ACTIVITY: If a record contains a picture, leave the picture out and reproduce everything else exactly.

- - -

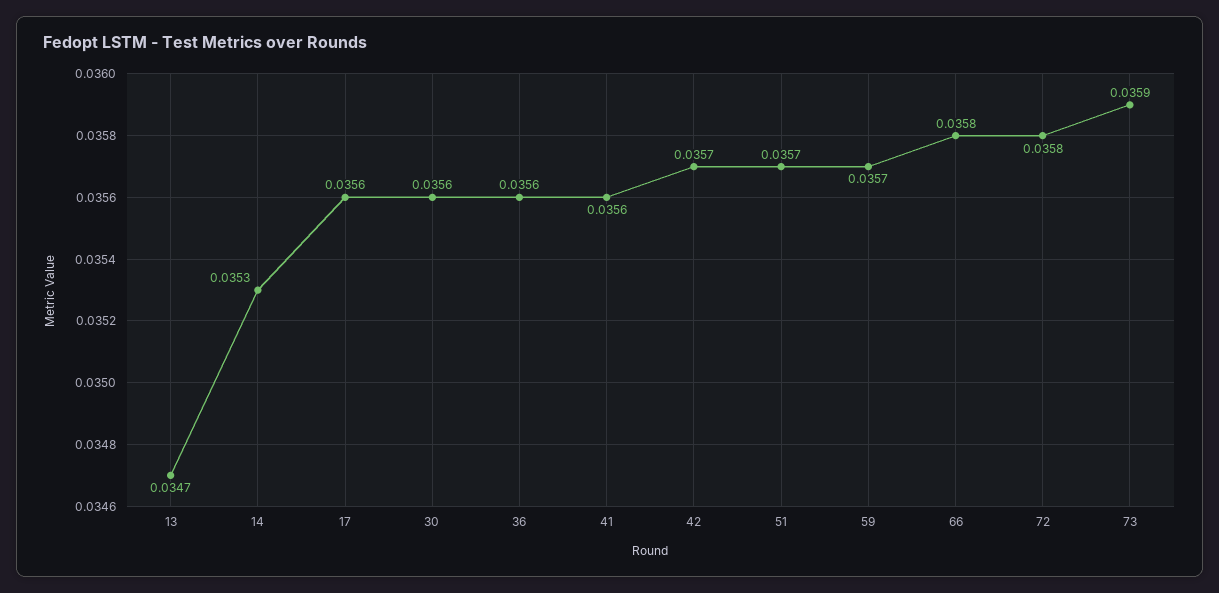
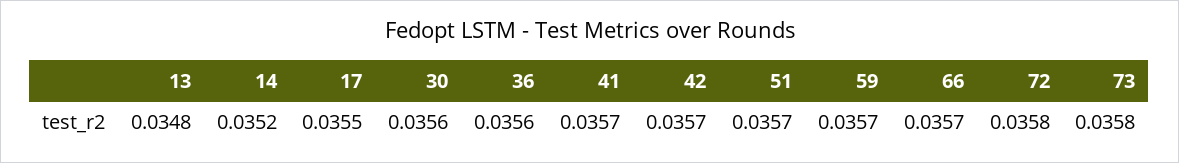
  {
-   "13": 0.0347,
+   "13": 0.0348,
-   "14": 0.0353,
+   "14": 0.0352,
-   "17": 0.0356,
+   "17": 0.0355,
    "30": 0.0356,
    "36": 0.0356,
-   "41": 0.0356,
+   "41": 0.0357,
    "42": 0.0357,
    "51": 0.0357,
    "59": 0.0357,
-   "66": 0.0358,
+   "66": 0.0357,
    "72": 0.0358,
-   "73": 0.0359
+   "73": 0.0358
  }

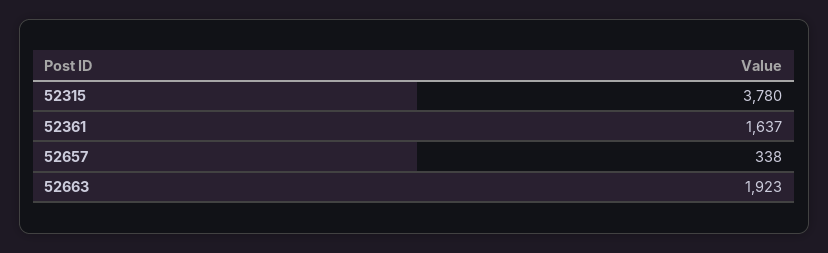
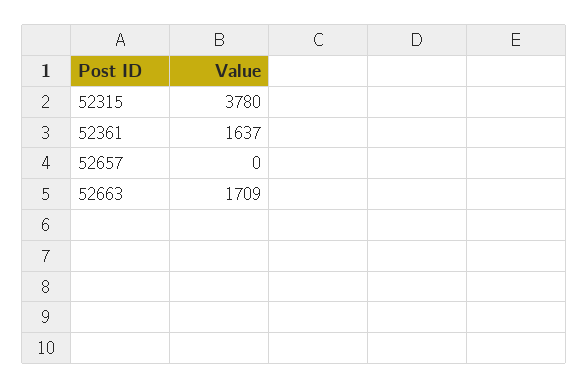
  {
    "52315": 3780,
    "52361": 1637,
-   "52657": 338,
+   "52657": 0,
-   "52663": 1923
+   "52663": 1709
  }

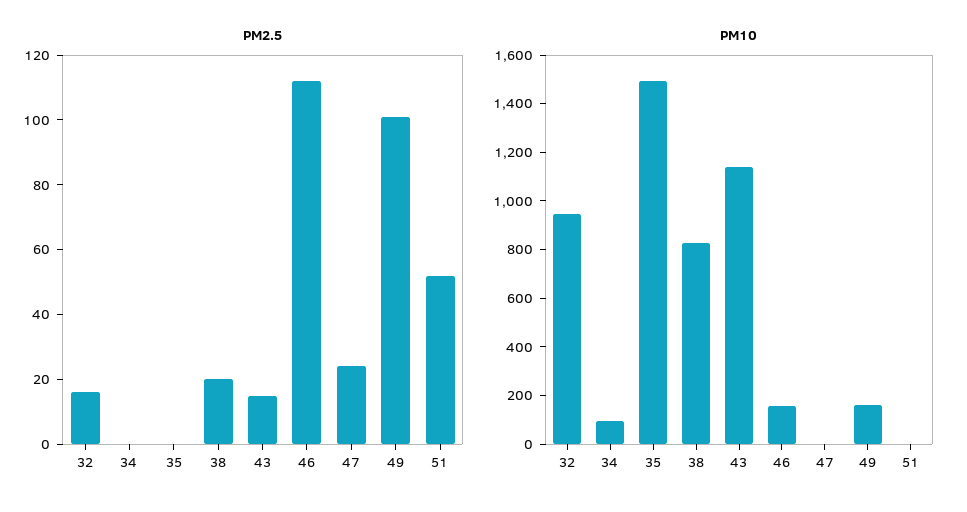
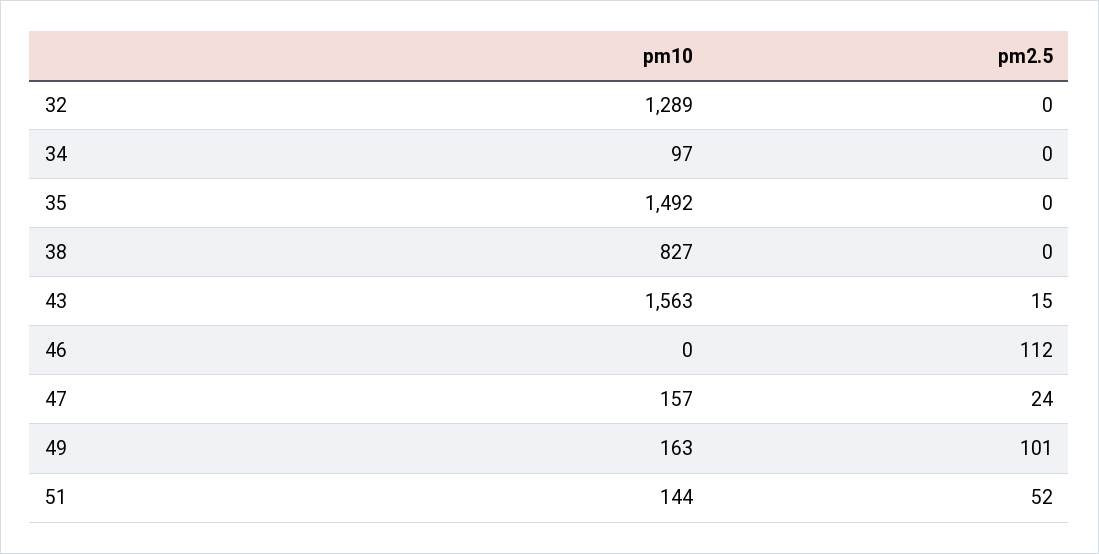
  {
    "PM2.5": {
-     "32": 15,
+     "32": 0,
      "34": 0,
      "35": 0,
-     "38": 20,
+     "38": 0,
      "43": 15,
      "46": 112,
      "47": 24,
      "49": 101,
      "51": 52
    },
    "PM10": {
-     "32": 950,
+     "32": 1289,
      "34": 97,
      "35": 1492,
      "38": 827,
-     "43": 1150,
+     "43": 1563,
-     "46": 150,
+     "46": 0,
-     "47": 0,
+     "47": 157,
      "49": 163,
-     "51": 0
+     "51": 144
    }
  }

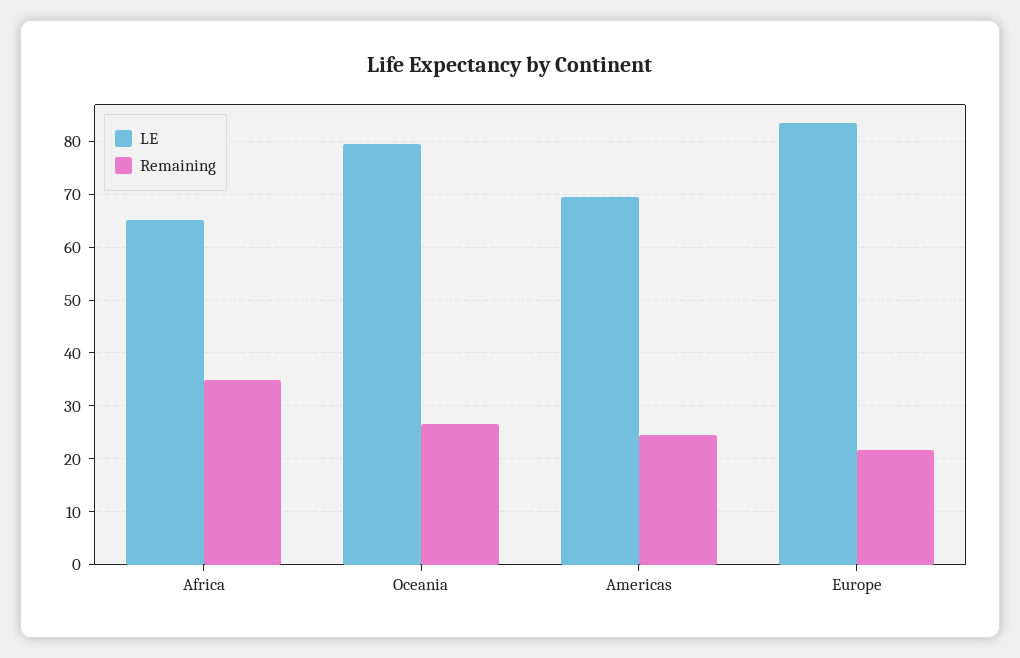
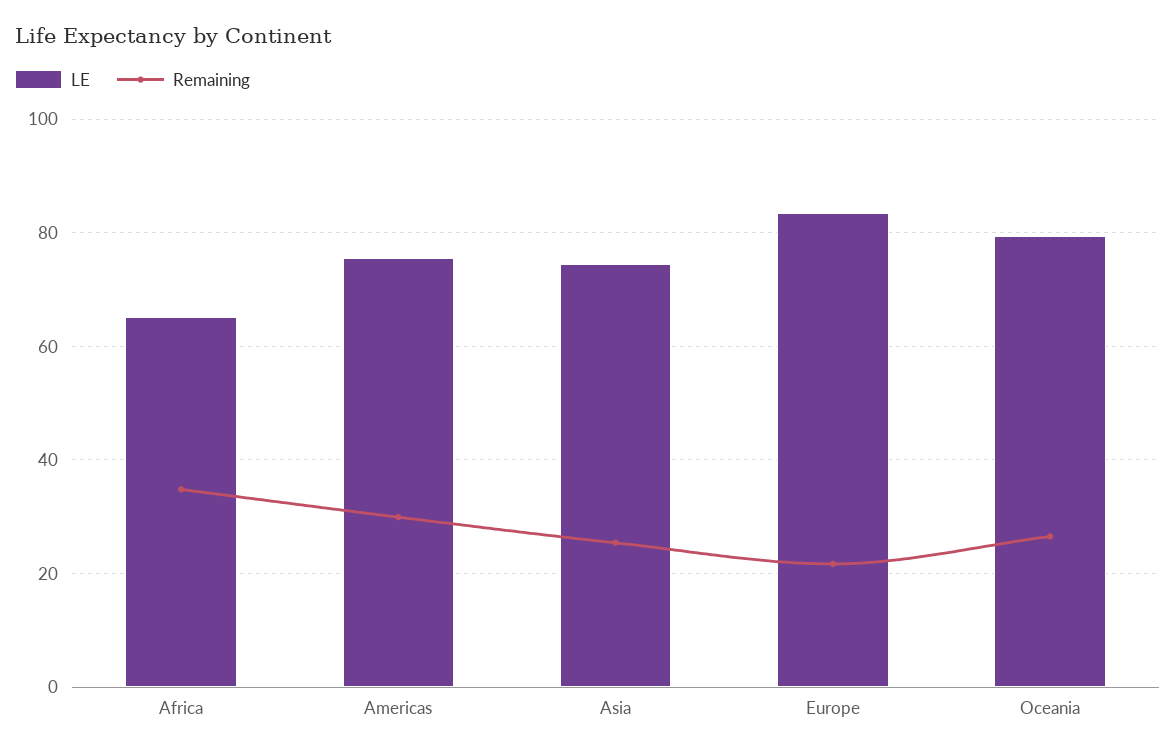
  {
    "LE": {
      "Africa": 66,
      "Oceania": 80,
-     "Americas": 70,
+     "Americas": 76,
-     "Europe": 84
+     "Europe": 84,
+     "Asia": 74
    },
    "Remaining": {
      "Africa": 34,
      "Oceania": 26,
-     "Americas": 24,
+     "Americas": 30,
-     "Europe": 22
+     "Europe": 22,
+     "Asia": 26
    }
  }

- - -

THE ANSWER:
  {
-   "13": 0.0347,
+   "13": 0.0348,
-   "14": 0.0353,
+   "14": 0.0352,
-   "17": 0.0356,
+   "17": 0.0355,
    "30": 0.0356,
    "36": 0.0356,
-   "41": 0.0356,
+   "41": 0.0357,
    "42": 0.0357,
    "51": 0.0357,
    "59": 0.0357,
-   "66": 0.0358,
+   "66": 0.0357,
    "72": 0.0358,
-   "73": 0.0359
+   "73": 0.0358
  }

  {
    "52315": 3780,
    "52361": 1637,
-   "52657": 338,
+   "52657": 0,
-   "52663": 1923
+   "52663": 1709
  }

  {
    "PM2.5": {
-     "32": 15,
+     "32": 0,
      "34": 0,
      "35": 0,
-     "38": 20,
+     "38": 0,
      "43": 15,
      "46": 112,
      "47": 24,
      "49": 101,
      "51": 52
    },
    "PM10": {
-     "32": 950,
+     "32": 1289,
      "34": 97,
      "35": 1492,
      "38": 827,
-     "43": 1150,
+     "43": 1563,
-     "46": 150,
+     "46": 0,
-     "47": 0,
+     "47": 157,
      "49": 163,
-     "51": 0
+     "51": 144
    }
  }

  {
    "LE": {
      "Africa": 66,
      "Oceania": 80,
-     "Americas": 70,
+     "Americas": 76,
-     "Europe": 84
+     "Europe": 84,
+     "Asia": 74
    },
    "Remaining": {
      "Africa": 34,
      "Oceania": 26,
-     "Americas": 24,
+     "Americas": 30,
-     "Europe": 22
+     "Europe": 22,
+     "Asia": 26
    }
  }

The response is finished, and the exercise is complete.